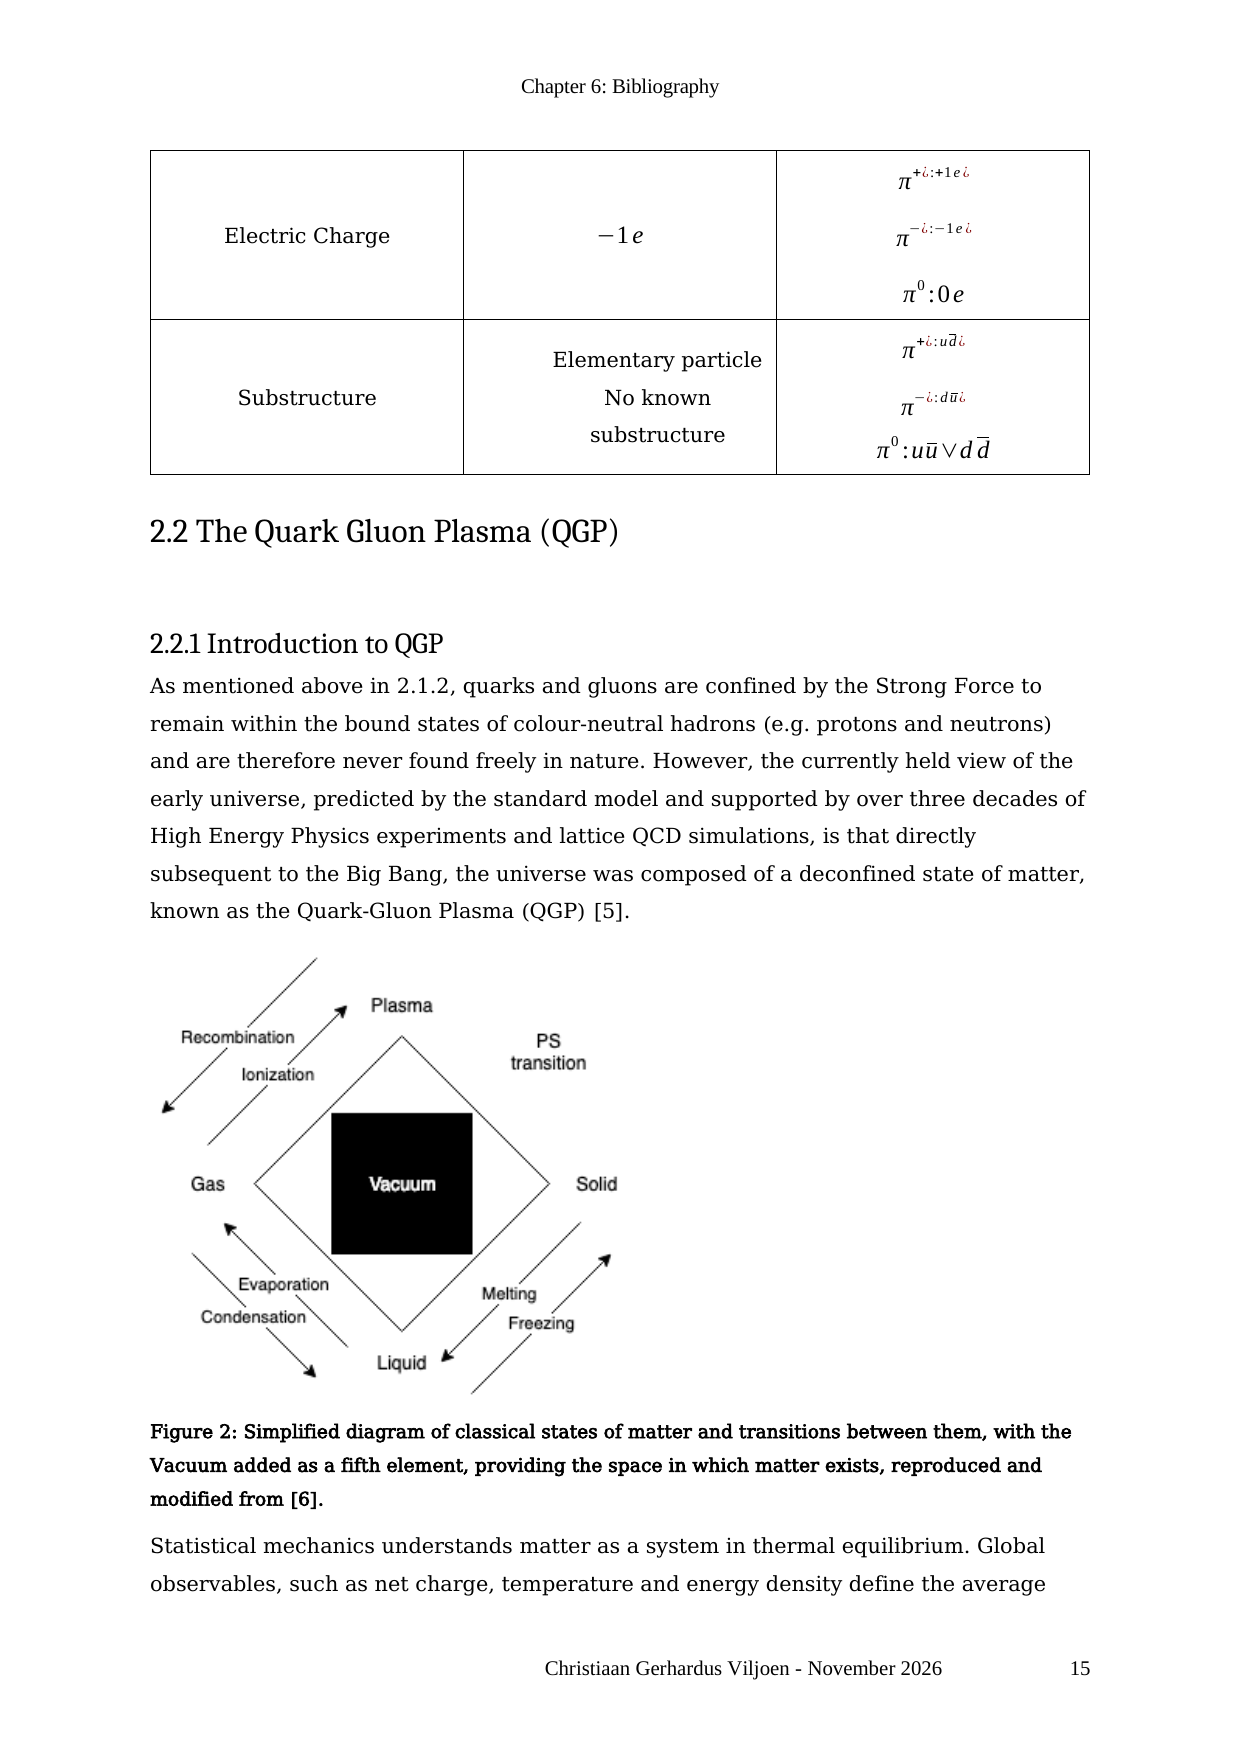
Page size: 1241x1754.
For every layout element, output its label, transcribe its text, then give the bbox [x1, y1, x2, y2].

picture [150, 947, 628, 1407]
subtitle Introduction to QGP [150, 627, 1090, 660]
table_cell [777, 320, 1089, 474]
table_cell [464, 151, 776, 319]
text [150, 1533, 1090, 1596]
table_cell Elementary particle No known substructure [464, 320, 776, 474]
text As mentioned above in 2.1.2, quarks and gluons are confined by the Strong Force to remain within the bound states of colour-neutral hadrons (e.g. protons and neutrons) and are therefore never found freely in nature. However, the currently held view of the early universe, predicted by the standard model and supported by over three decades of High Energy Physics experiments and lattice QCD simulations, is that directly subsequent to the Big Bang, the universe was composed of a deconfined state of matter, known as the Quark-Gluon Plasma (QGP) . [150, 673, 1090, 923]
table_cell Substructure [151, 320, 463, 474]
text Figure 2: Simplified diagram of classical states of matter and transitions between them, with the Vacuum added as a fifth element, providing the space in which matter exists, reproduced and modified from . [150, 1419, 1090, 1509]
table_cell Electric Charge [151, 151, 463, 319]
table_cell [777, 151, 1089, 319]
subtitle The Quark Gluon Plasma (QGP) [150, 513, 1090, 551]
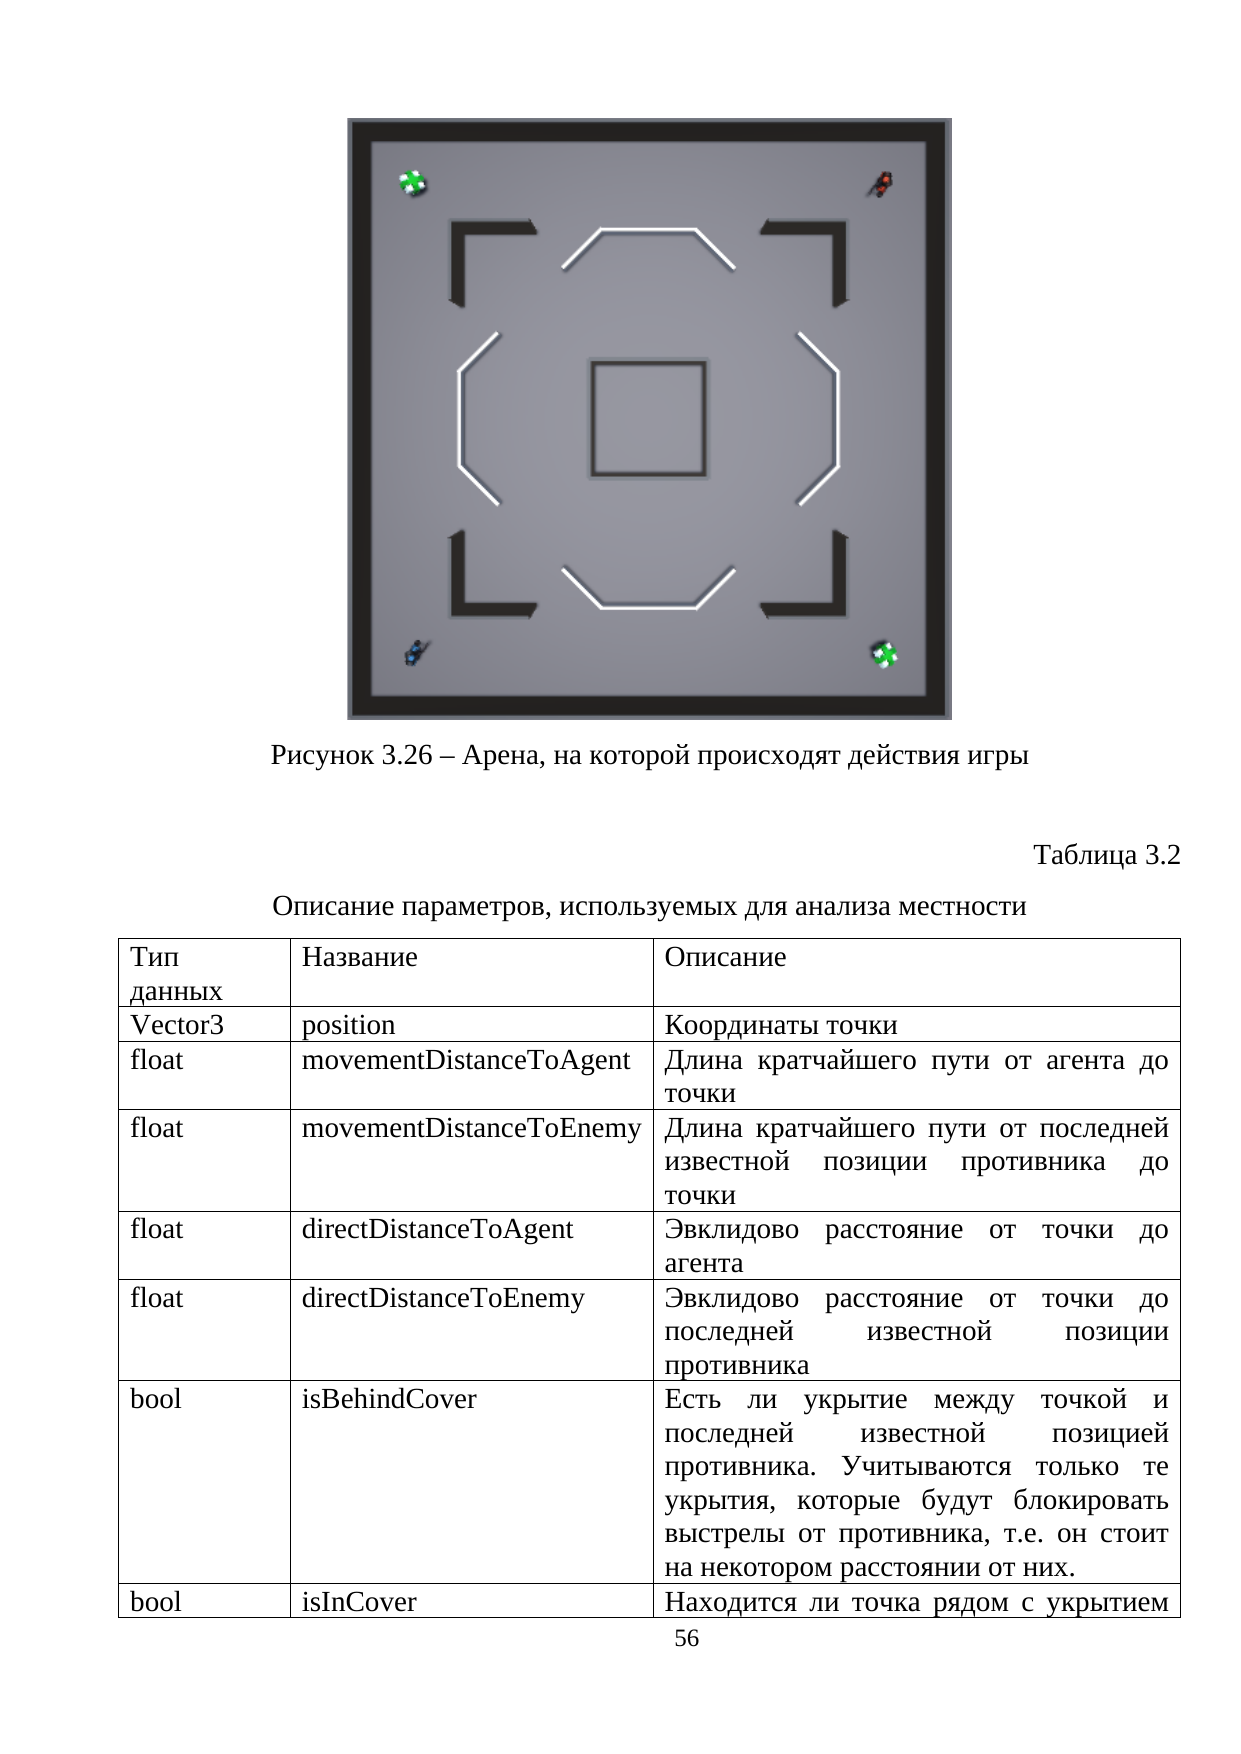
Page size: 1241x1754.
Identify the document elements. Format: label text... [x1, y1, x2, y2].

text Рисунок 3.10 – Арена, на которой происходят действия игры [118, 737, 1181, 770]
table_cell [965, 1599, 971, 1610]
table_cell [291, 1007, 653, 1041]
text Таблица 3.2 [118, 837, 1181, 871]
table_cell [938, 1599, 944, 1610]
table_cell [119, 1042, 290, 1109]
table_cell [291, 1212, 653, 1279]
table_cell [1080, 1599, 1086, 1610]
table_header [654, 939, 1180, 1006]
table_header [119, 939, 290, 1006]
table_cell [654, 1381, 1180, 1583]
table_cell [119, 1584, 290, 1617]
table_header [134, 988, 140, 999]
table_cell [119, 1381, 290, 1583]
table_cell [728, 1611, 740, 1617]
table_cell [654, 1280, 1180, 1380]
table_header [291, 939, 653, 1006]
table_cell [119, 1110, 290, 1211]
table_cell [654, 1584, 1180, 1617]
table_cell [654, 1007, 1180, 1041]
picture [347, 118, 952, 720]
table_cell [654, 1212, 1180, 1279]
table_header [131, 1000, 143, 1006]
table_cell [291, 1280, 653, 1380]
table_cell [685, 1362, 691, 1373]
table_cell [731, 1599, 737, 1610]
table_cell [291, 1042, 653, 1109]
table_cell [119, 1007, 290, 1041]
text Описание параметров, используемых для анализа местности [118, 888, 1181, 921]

----------

Required work: Write out the records above exactly. Begin with the first line, end with the line holding "table_cell [728, 1611, 740, 1617]", and drop the pictures.

Task solution:
Page size: 1241x1754.
For every layout element, output its label, transcribe its text, then give the bbox [x1, y1, x2, y2].

picture [150, 947, 628, 1407]
subtitle Introduction to QGP [150, 627, 1090, 660]
table_cell [777, 320, 1089, 474]
table_cell [464, 151, 776, 319]
text [150, 1533, 1090, 1596]
table_cell Elementary particle No known substructure [464, 320, 776, 474]
text As mentioned above in 2.1.2, quarks and gluons are confined by the Strong Force to remain within the bound states of colour-neutral hadrons (e.g. protons and neutrons) and are therefore never found freely in nature. However, the currently held view of the early universe, predicted by the standard model and supported by over three decades of High Energy Physics experiments and lattice QCD simulations, is that directly subsequent to the Big Bang, the universe was composed of a deconfined state of matter, known as the Quark-Gluon Plasma (QGP) . [150, 673, 1090, 923]
table_cell Substructure [151, 320, 463, 474]
text Figure 2: Simplified diagram of classical states of matter and transitions between them, with the Vacuum added as a fifth element, providing the space in which matter exists, reproduced and modified from . [150, 1419, 1090, 1509]
table_cell Electric Charge [151, 151, 463, 319]
table_cell [777, 151, 1089, 319]
subtitle The Quark Gluon Plasma (QGP) [150, 513, 1090, 551]
Page size: 1241x1754.
Identify the document elements. Format: label text... [x1, y1, x2, y2].

text Рисунок 3.10 – Арена, на которой происходят действия игры [118, 737, 1181, 770]
table_cell [965, 1599, 971, 1610]
table_cell [291, 1007, 653, 1041]
text Таблица 3.2 [118, 837, 1181, 871]
table_cell [938, 1599, 944, 1610]
table_cell [119, 1042, 290, 1109]
table_cell [291, 1212, 653, 1279]
table_cell [1080, 1599, 1086, 1610]
table_header [654, 939, 1180, 1006]
table_header [119, 939, 290, 1006]
table_cell [654, 1381, 1180, 1583]
table_cell [119, 1584, 290, 1617]
table_header [134, 988, 140, 999]
table_cell [119, 1381, 290, 1583]
table_cell [728, 1611, 740, 1617]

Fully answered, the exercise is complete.